*** Opening of TEXT PROVIDED ***

After encountering classic studies that credited Brazil with racial tolerance and later work that focused on economic inequities among races, Telles saw that two generations of academics had fallen into a habit of talking past one another. According to reviews by peers, Race in Another America succeeded in peeling away questions about racial mixing in families, neighborhoods, and social circles from concerns about unequal attainments among races in income, education, life expectancy, and other indicators of material well-being. Telles fashions the two types of concerns as largely independent "horizontal" (social and interpersonal) and "vertical" (economic and material) dimensions of race relations in Brazil.
Although Telles is too cautious to apply his scheme beyond Brazil, he suggests that racially mixed societies like Brazil are far more common than the segregated ones: "the Jim Crow U.S. and apartheid South Africa." Integration in the United States and the U.S. South, he says, represents this country's "becoming more like the rest of the world."
Winner in 2005 of the American Sociological Association's Otis Dudley Duncan Prize for the best book on population issues, Race in Another America this year has won the ASA Distinguished Scholarly Publication award for the single best English-language book in sociology over the past three years.
One Drop vs One Race
False analogies with the United States are also part of what enables Brazilians to claim, as Telles says they characteristically do, that racial matters have little importance in their country. "If you bring up the idea that there might be racism, then you're racist yourself," he says, describing a prevalent view.
Racism and the use of racial categories themselves developed in drastically different ways in the two largest countries in the Americas, Telles says. Whereas whole English families arrived in North America fleeing religious persecution, the Portuguese and others who traveled to the South American coast were usually young men seeking fortunes and, in the meantime, mates. Unequal and coercive sexual relations between white men and black female slaves and servants resulted in mixed Afro-European offspring on both continents, of course, but the indigenous or African roots of proportionally more Brazilian babies prevented Europeans there from making racial purity a fetish. Brazil never had a one-drop rule.
Instead of enforced separation, the racist ideologies of the nineteenth-century Brazil led to a policy of "whitening." Turn-of-the-century prognosticators believed that stimulated European immigration would make nearly all Brazilians white within another century or so.

*** Close of TEXT PROVIDED ***
*** Opening of EXTRACTED DATA ***

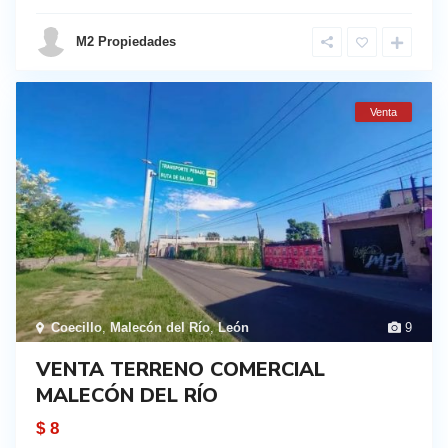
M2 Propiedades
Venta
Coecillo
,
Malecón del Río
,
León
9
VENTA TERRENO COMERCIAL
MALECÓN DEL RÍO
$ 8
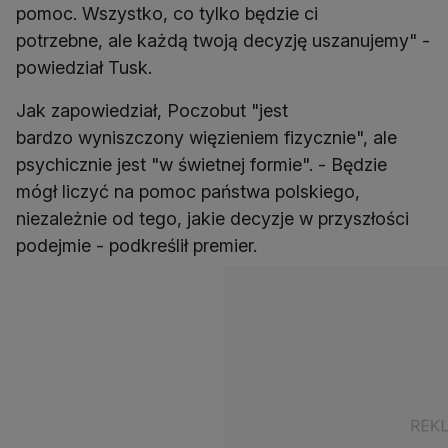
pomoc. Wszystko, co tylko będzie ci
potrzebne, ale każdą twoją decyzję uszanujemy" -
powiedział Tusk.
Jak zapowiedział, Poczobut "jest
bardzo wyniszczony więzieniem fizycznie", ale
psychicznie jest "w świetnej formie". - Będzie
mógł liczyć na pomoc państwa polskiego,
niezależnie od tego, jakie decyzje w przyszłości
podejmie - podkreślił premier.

*** Close of EXTRACTED DATA ***

ASSIGNED TASK A => Retype the stretch of the text on race in Brazil from "Instead of enforced" through "century or so.".
ASSIGNED TASK B => In the text on race in Brazil, which prize did Race in Another America win in 2005?

ANSWER SECTION A =>
Instead of enforced separation, the racist ideologies of the nineteenth-century Brazil led to a policy of "whitening." Turn-of-the-century prognosticators believed that stimulated European immigration would make nearly all Brazilians white within another century or so.

ANSWER SECTION B => The American Sociological Association's Otis Dudley Duncan Prize for the best book on population issues.